Iterators are always single-pass. It's lifecycle goes like this:

  1. Create an instance (with Sequence.makeIterator() or some other way)
  2. Call it.next() until the iterator returns nil
  3. All subsequent calls to it.next() are defined as returning nil

Interestingly, IteratorProtocol.reduce seems broken for value-types. This looks like a bug to me:

var c = [1, 2, 3]
var it = c.makeIterator()

it.reduce(0, +) // 6
it.reduce(0, +) // 6... wait, what?
it.reduce(0, +) // 6... again?!

it.next() // 1
it.next() // 2
it.next() // 3
it.next() // nil
it.next() // nil
it.reduce(0, +) // 0...
it.reduce(0, +) // 0
1 Like

I don't think that is a bug, as such. From my understanding of the semantics here, that is just undefined behaviour.

The return value of it.next() after the first nil used to be undefined. It was changed in Swift 3 so that all subsequent calls also return nil. Looking at the history and method naming, it seems that iterators were intended to be single-pass from the beginning. Others can say whether or not that is indeed the case.

1 Like

IteratorProtocol.reduce doesn't exist.

You're using the Sequence.reduce method of your it: IndexingIterator variable.

3 Likes

I object to the name Stream, in any context. It's such a vague word that naming something a Stream will inevitably cause a lot of conflicts with existing code. FRP has streams, Foundation has streams, ...

3 Likes

I don't see the benefit over IteratorProtocol. As @Karl said, iterators are already single pass and returning an optional seems like a better choice than throwing for an expected non-error condition: which is exactly what reaching the end of a stream is.
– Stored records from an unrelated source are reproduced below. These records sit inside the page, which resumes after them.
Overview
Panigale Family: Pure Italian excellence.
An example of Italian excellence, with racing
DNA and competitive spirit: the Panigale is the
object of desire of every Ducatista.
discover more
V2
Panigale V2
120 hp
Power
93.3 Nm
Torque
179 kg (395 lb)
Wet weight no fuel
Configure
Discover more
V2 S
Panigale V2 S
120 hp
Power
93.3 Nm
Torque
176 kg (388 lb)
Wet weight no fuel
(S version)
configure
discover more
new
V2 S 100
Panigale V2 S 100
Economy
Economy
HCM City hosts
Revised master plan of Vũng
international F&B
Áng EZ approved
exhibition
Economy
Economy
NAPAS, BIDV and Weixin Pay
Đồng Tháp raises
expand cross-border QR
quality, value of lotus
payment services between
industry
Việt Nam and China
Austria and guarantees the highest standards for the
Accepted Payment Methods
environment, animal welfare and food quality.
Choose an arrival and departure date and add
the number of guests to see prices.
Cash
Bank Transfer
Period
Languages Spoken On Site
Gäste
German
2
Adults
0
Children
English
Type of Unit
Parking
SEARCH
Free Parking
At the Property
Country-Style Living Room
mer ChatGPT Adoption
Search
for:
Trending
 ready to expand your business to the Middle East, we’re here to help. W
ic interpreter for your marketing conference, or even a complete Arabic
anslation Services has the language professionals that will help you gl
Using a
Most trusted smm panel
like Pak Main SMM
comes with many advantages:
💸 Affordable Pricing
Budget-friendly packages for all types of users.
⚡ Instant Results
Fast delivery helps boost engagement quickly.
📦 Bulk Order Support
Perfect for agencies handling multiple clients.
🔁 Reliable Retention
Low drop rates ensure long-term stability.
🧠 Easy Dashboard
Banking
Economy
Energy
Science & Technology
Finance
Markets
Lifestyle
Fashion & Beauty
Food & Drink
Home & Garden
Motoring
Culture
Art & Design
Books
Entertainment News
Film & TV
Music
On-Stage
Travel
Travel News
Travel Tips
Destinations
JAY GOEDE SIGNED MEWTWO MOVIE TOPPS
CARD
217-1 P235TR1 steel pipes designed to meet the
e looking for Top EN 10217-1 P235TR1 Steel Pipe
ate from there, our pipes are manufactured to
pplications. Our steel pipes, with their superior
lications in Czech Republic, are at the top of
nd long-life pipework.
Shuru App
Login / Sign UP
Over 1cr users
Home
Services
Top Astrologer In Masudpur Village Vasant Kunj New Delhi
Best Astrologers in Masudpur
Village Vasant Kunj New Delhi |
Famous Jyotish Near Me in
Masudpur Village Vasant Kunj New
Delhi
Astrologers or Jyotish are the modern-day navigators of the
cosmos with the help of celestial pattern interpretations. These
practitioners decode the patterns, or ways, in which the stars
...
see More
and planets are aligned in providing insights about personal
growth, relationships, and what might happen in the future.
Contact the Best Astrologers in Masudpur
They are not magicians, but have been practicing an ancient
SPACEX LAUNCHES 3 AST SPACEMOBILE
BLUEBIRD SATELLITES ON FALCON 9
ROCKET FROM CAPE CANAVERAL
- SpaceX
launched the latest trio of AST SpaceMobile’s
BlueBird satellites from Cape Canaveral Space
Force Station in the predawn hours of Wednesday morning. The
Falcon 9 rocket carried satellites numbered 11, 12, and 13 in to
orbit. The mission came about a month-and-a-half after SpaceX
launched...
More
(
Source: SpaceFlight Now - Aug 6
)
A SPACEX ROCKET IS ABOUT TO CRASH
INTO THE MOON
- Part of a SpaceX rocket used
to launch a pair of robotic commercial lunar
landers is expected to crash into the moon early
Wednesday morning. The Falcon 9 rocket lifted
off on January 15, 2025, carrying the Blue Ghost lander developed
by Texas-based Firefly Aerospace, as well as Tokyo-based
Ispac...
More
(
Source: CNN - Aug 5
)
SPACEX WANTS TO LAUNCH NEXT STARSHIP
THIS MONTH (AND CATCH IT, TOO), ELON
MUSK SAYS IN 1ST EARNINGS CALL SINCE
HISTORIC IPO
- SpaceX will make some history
Please provide alternative names. Foundation's current name can be easily solved with a depreciation and rename. I do not think that third party libraries' naming choice of types should deter inclusion in the standard library. The standard library needs to reserve the right to introduce types freely without having to worry about third party collisions. This would be like saying that the standard library can never introduce Either because of a popular third party library which uses the same name.

On a related note, I'm very happy with the Cursor protocol embedded in GRDB: https://github.com/groue/GRDB.swift/blob/GRDB3/GRDB/Core/Cursor.swift

Cursor is a protocol designed to handle SQLite lazy results, but can be used independently. It is not based on Iterator and Sequence, because those can't handle errors (and a sequence of Result, which has a different meaning, was not a good fit either). Cursor is a reference type, because I did not want to fight with value types semantics, when cursors were designed to handle external resources. But community suggestions may help sorting this out.

Cursor may share some interesting traits with the topic discussed in this thread. It comes with ready-made support for map, filter, etc.

Oh, I didn't mean the nil thing, I meant the question of whether copying an iterator (presumably what is happening inside the reduce method) and advancing it invalidates the other copies of the iterator.